Gray Swoope, executive director of the Mississippi Development Authority, has repeatedly hailed Mississippi’s colleges and universities as critically important in landing large economic development projects.

“We look forward to working with Dr. Bounds,” read a statement from Swoope, who was in Paris last week on an economic development trip. “Today, more than ever, our universities have an important role in economic development. Our state universities played major roles in the recruitment of companies such as GE Aviation, Toyota and PACCAR, to name just a few, and our universities will continue to be vital to the state’s economic development efforts.”

Bounds is only the second commissioner of higher education in Mississippi history. The position was created several years ago as the college board sought to revamp the old system of an executive secretary implementing the Board’s policies. The Board hired a consultant to study the format and make a recommendation. That consultant, Tom Meredith, eventually became the first commissioner. Meredith resigned last year amid a scandal involving Mississippi State University personnel landscaping his Jackson-area home. The probe also claimed then-interim Mississippi State University president Vance Watson.

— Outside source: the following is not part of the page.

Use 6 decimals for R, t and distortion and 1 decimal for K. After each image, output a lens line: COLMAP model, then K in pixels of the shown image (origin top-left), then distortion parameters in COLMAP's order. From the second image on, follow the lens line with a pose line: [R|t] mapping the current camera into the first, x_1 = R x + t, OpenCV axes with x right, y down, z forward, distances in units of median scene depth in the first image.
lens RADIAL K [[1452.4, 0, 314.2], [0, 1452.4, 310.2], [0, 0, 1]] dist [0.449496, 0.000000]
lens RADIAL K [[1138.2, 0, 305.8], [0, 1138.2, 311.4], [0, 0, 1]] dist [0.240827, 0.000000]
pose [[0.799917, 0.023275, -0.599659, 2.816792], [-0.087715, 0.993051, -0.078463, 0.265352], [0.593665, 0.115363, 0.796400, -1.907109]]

“We don’t really know (how much power the commissioner has) because it’s such a new position,” said Marty Wiseman, director of the Stennis Institute of Government at MSU. “Meredith was so focused on his own power that I don’t know that the power of the commissioner ever has developed as it should because you had someone who being the center of authority was such a big thing. In a sense, we are still feeling our way into exactly the role the commissioner should play for the board or as a buffer between various stakeholders of the board.

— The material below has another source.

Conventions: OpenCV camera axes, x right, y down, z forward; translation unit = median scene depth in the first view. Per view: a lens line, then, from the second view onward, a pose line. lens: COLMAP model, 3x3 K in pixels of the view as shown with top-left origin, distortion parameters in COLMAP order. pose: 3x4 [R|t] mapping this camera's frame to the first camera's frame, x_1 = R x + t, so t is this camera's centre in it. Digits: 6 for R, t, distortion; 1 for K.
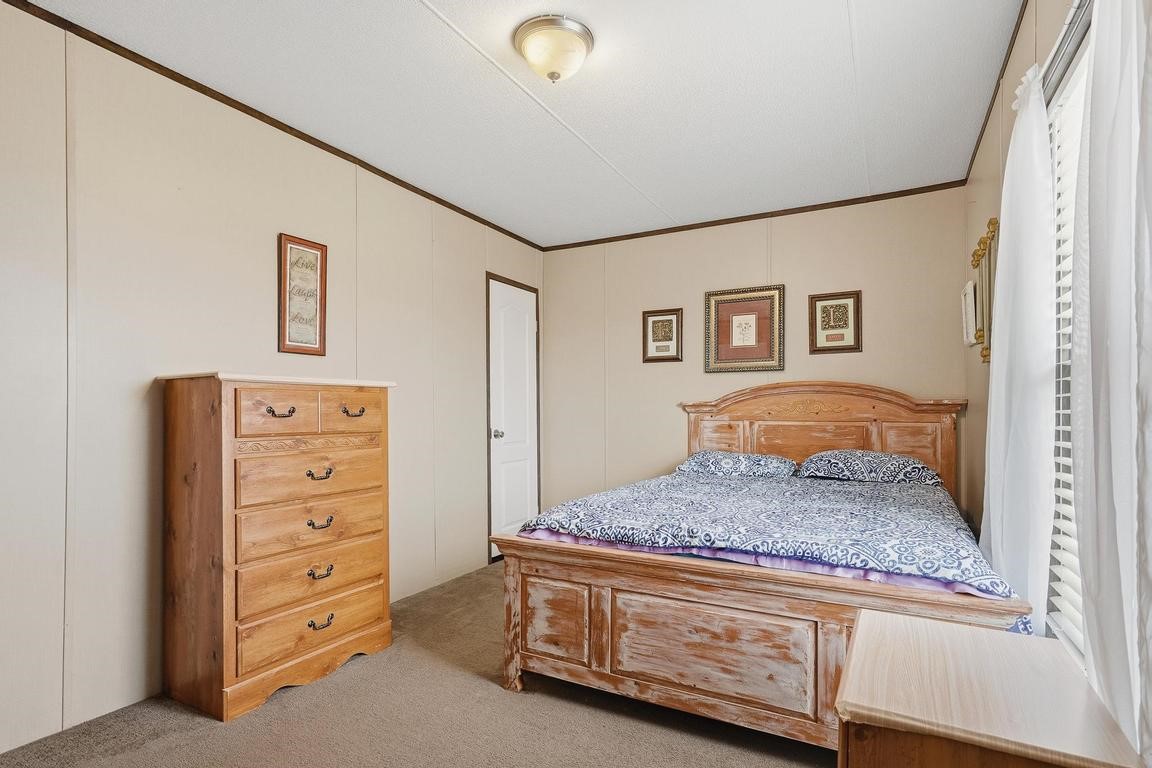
lens RADIAL K [[574.0, 0, 573.0], [0, 574.0, 411.5], [0, 0, 1]] dist [-0.002769, -0.000543]
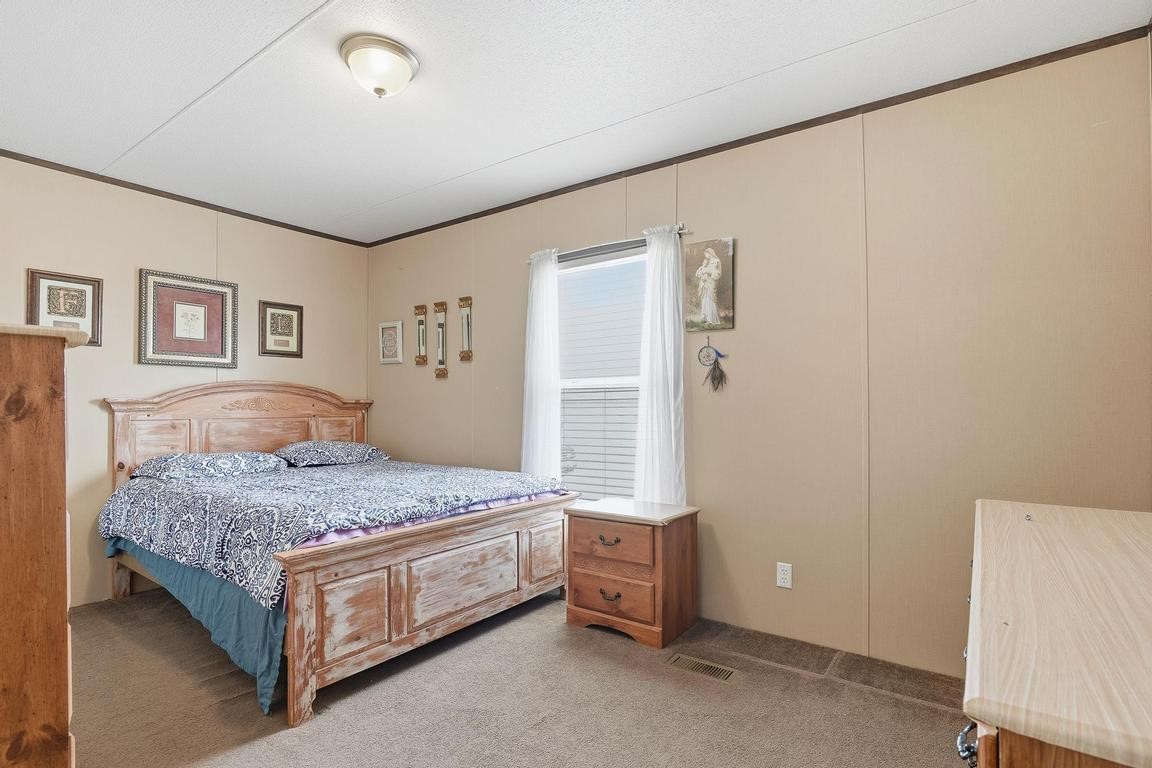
lens RADIAL K [[574.0, 0, 573.0], [0, 574.0, 411.5], [0, 0, 1]] dist [-0.002769, -0.000543]
pose [[0.122648, -0.008275, 0.992416, -0.963704], [0.006008, 0.999953, 0.007595, -0.000225], [-0.992432, 0.005031, 0.122692, 0.489076]]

“I don’t know that that’s been settled yet. Meredith came in and literally sucked all the air out of the room. It was a position created by Tom Meredith as a consultant and then manned by Tom Meredith as an appointee. I would say that not even the board understands totally the role they intended for the commissioner yet, but I think Hank Bounds is a good one to have in there. I would anticipate him being a very effective commissioner.”